Unique Molecular Properties of a Paramagnetic Endohedral Metallofullerene La@C82: Its Chemical Reactivities, and Electronic and Magnetic Properties

Wednesday, May 14, 2014: 11:00
Bonnet Creek Ballroom XI, Lobby Level (Hilton Orlando Bonnet Creek)
Y. Takano (Institute for Integrated Cell-Material Sciences (WPI-iCeMS), Kyoto University), J. Veciana (Institut de Ciencia de Materials de Barcelona (ICMAB-CSIC) and CIBER-BBN), D. M. Guldi (Friedrich-Alexander-Universitat, Erlangen-Nurnberg), N. Martin (Universidad Complutense de Madrid), and T. Akasaka (Foundation for Advancement of International Science, Tokyo Gakugei University)
Endohedral metallofullerenes (EMFs) have attracted special interest as new spherical molecules because they have unusual physical and chemical properties that are imparted by the encapsulated metal atoms.[1] Among the fullerenes in general, paramagnetic EMFs have garnered much attention because of their unique electronic and magnetic properties, quite different from the closely related non-paramagnetic endofullerenes. 

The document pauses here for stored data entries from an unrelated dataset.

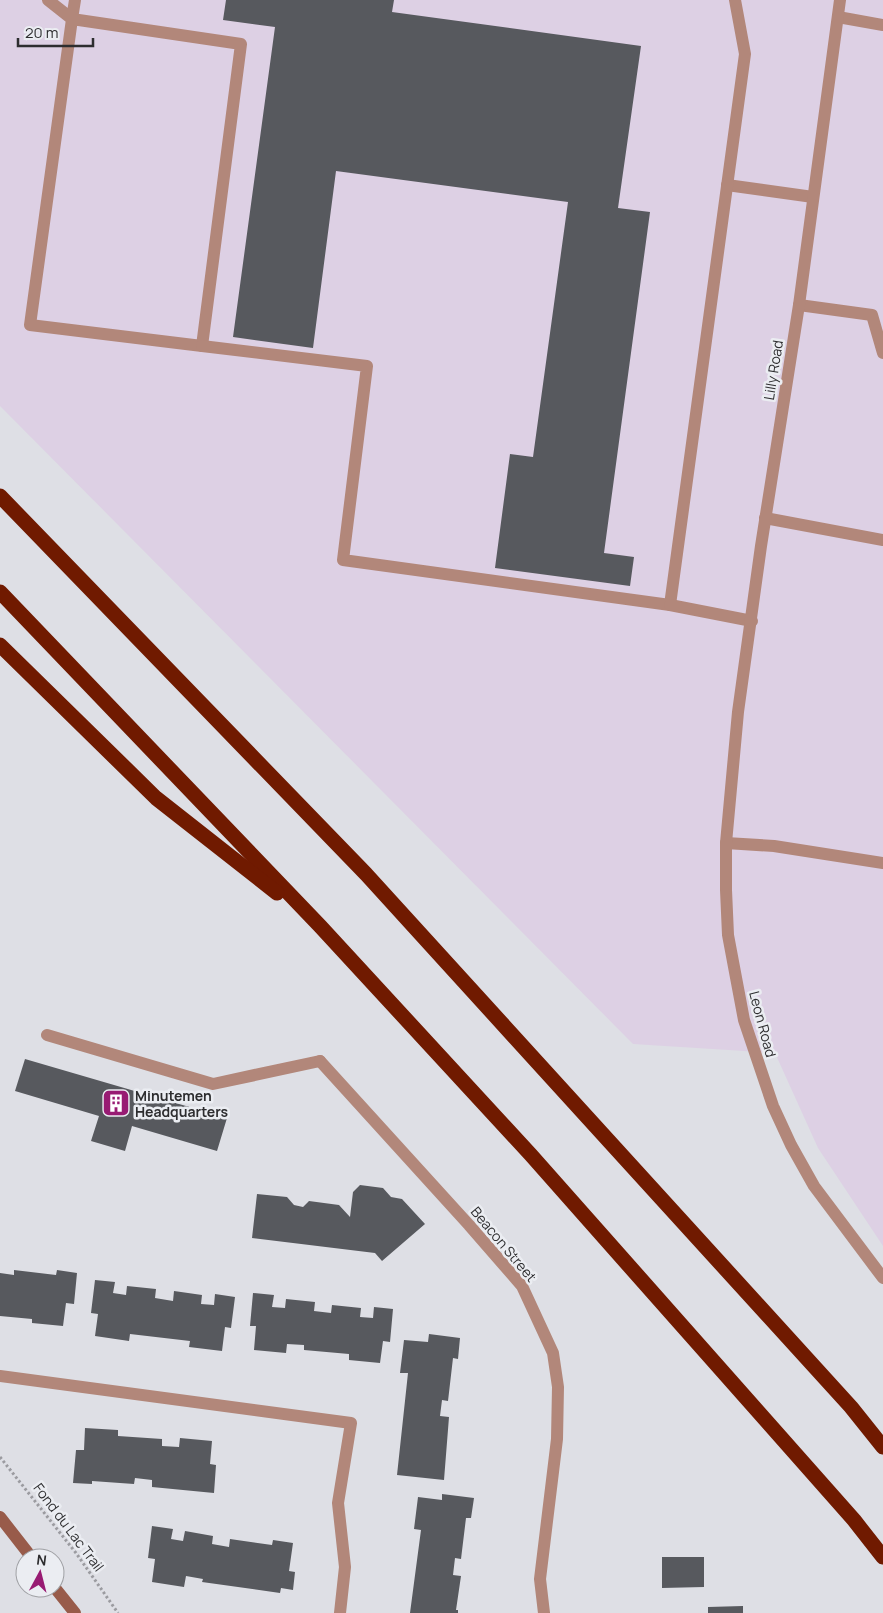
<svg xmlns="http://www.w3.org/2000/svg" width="883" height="1613" font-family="Manrope,sans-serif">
  <rect width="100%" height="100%" fill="#dedfe5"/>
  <path fill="#ddd0e4" d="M0 0H883V1246L818 1148 775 1053 633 1044 0 406Z"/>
  <g fill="#57595e">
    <path d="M226 0H394L392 12 641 46 618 208 650 212 604 553 634 557 630 586 495 568 510 454 533 457 568 202 336 171 313 348 233 337 275 27 223 20Z"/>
    <path d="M25 1059 227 1118 217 1151 132 1126 125 1151 91 1141 99 1116 15 1091Z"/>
    <path d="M360 1185 383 1188 391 1197 402 1199 425 1224 382 1261 375 1253 252 1238 257 1194 287 1197 294 1205 303 1207 309 1201 339 1205 350 1217 353 1192Z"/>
    <path d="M14 1270 56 1275 57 1270 77 1273 74 1304 66 1303 63 1326 32 1323V1319L0 1316V1273L14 1275Z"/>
    <path d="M95 1280 115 1282 113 1293 126 1295 127 1286 156 1289 155 1298 173 1301 174 1291 202 1295 201 1304 214 1305 215 1294 235 1297 231 1328 225 1327 222 1351 189 1347 190 1341 130 1334 129 1341 95 1336 98 1314 91 1313Z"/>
    <path d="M253 1293 274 1295 272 1307 285 1308 286 1299 315 1302 314 1311 331 1313 332 1305 361 1308 360 1317 373 1318 374 1307 393 1309 390 1342 383 1341 380 1363 349 1360V1354L304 1350V1345L287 1344 286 1353 254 1350 256 1326H250Z"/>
    <path d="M429 1334 460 1338 458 1359 453 1358 448 1401 442 1400 440 1416 449 1417 444 1480 397 1475 408 1373H400L404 1340 428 1342Z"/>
    <path d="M85 1428 118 1430V1436L162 1439V1446L179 1447 180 1438 212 1441 210 1464 216 1465 214 1493 152 1487V1480L135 1478 134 1484 92 1481V1484L73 1483 76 1450H84Z"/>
    <path d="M442 1494 474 1498 471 1518H466L461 1559 455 1558 453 1575 461 1576 456 1610H458V1613H410L421 1530 414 1529 418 1497 442 1500Z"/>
    <path d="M152 1526 173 1529 171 1539 183 1541 185 1531 213 1536 212 1544 229 1547 230 1539 272 1545 273 1540 293 1543 289 1571 295 1572 293 1590 281 1588 280 1593 202 1582 203 1579 186 1576 184 1587 152 1582 155 1559 148 1558Z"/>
    <path d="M662 1557H704V1587L662 1588Z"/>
    <path d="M743 1606V1613H708V1607Z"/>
  </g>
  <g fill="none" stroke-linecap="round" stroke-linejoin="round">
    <path stroke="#9b9ba0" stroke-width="3" stroke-dasharray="2.5 2.5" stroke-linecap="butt" d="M0 1457 76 1553 118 1613"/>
    <g stroke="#b2877a" stroke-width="12">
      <path d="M48 0 72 19 241 44 202 346 30 325 72 19 75 0"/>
      <path d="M838 17 883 25"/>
      <path d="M727 185 813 197"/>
      <path d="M799 305 872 315 883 353"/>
      <path d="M202 346 367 366 343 560 670 605 745 54 735 0"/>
      <path d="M765 518 883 540"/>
      <path d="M670 605 752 621"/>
      <path d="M726 843 774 846 883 863"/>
      <path d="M47 1035 213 1084 320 1061"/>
      <path d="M0 1376 351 1423 338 1503 345 1567 340 1613"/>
    </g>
    <g stroke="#b2877a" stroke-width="12">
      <path d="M840 0 799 305 761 546 738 712 726 843V890L728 935 744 1020 773 1106 791 1145 814 1186 883 1278"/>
      <path d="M320 1061 469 1225 522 1286 553 1353 558 1387 557 1439 540 1579 544 1613"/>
    </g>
    <g stroke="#985b4a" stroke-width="12">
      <path d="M0 1517 32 1558"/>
      <path d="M55 1588 75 1613"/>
    </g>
    <g stroke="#701a00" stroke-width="15">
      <path d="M0 496 366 874 851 1407 883 1447"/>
      <path d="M0 592 320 926 531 1155 854 1520 883 1557"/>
      <path d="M0 645 156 798 277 893"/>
    </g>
  </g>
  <defs>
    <g id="building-square" transform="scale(1.4375)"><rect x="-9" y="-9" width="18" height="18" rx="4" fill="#981b73" stroke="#ebedf2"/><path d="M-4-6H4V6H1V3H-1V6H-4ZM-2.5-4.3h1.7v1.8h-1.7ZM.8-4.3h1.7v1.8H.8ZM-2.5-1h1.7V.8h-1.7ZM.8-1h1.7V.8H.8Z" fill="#fff"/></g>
  </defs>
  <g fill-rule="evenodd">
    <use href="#building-square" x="116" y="1103"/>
  </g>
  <g text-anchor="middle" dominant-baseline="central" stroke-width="5" stroke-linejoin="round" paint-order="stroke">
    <g font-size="14" fill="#2d2d2f" stroke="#ebedf2">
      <text transform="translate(773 370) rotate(-81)">Lilly Road</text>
      <text transform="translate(763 1024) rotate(75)">Leon Road</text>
      <text transform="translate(504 1244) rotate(50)">Beacon Street</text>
      <text transform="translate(69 1527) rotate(53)">Fond du Lac Trail</text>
    </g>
    <g font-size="14" font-weight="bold" fill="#2d2d2f" stroke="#ebedf2" text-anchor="start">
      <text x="135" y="1095">Minutemen<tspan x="135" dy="16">Headquarters</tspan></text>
    </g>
  </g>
  <g transform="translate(40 1573) rotate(7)"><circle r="24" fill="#ebedf2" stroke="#9fa0a4"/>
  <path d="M0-4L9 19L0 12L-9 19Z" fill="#981b73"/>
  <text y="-8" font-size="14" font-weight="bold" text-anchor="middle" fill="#2d2d2f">N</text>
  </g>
  <path d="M18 38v8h75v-8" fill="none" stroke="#2d2d2f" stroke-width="2.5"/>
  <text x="25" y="38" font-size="15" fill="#2d2d2f" stroke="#ebedf2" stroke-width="4" paint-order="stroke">20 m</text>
</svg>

   La@C82 has extensively been investigated as a prototype paramagnetic fullerene because it is the first endohedral metallofullerene which was reported the successful isolation for the first time. [2] Moreover, it was demonstrated that a family of lanthanum containing fullerenes were produced and that extraction with toluene yielded abundantly La@C82. La@C82 has an electronic structure which is best described as [La]3+[C82]3- with an open-shell electronic character that is a consequence of transferring three electrons from lanthanum to C82 (Scheme).[3]  The resulting electron spin imposes a unique chemical reactivity comparable to that of a radical character.[4] The latter is believed to induce magnetism[5] and enhance electron conductivity.[6] In this regard, our group has investigated and revealed unprecedented molecular properties of La@C82.

   In this talk, I will present its unique radical reactivity,[4] photo-induced intramolecular electron transfer,[7] and the SAM demonstrating electrochemical switching[5] based on La@C82.


[1] (For reviews of EMFs) (a) Chemistry of Nanocarbons; Akasaka, T., Wudl, F., Nagase, S., Eds.; Wiley: Chichester, 2010. (b) Chaur, M. N. et al. Angew. Chem. Int. Ed. 2009, 48, 7514. (c) Popov, A. A. et al. Chem. Rev. 2013, 113, 5989.

[2] Chai, Y. et al. J. Phys. Chem. 1991, 95, 75648.

[3] Nagase, S. et al. J. Chem. Soc., Chem. Commun. 1994, 1837.

[4] (a) Takano, Y. et al. J. Am. Chem. Soc. 2008, 130, 16224. (b) Takano, Y. et al. Chem. Commun. 2010, 46, 8035.

[5] Takano, Y. et al. Chem. Commun. 2013, 49, 8145. (Selected for front cover)

[6] Sato, S. et al. J. Am. Chem. Soc. 2011, 133, 2766.

[7] Takano, Y. et al. J. Am. Chem. Soc. 2012, 134, 16103.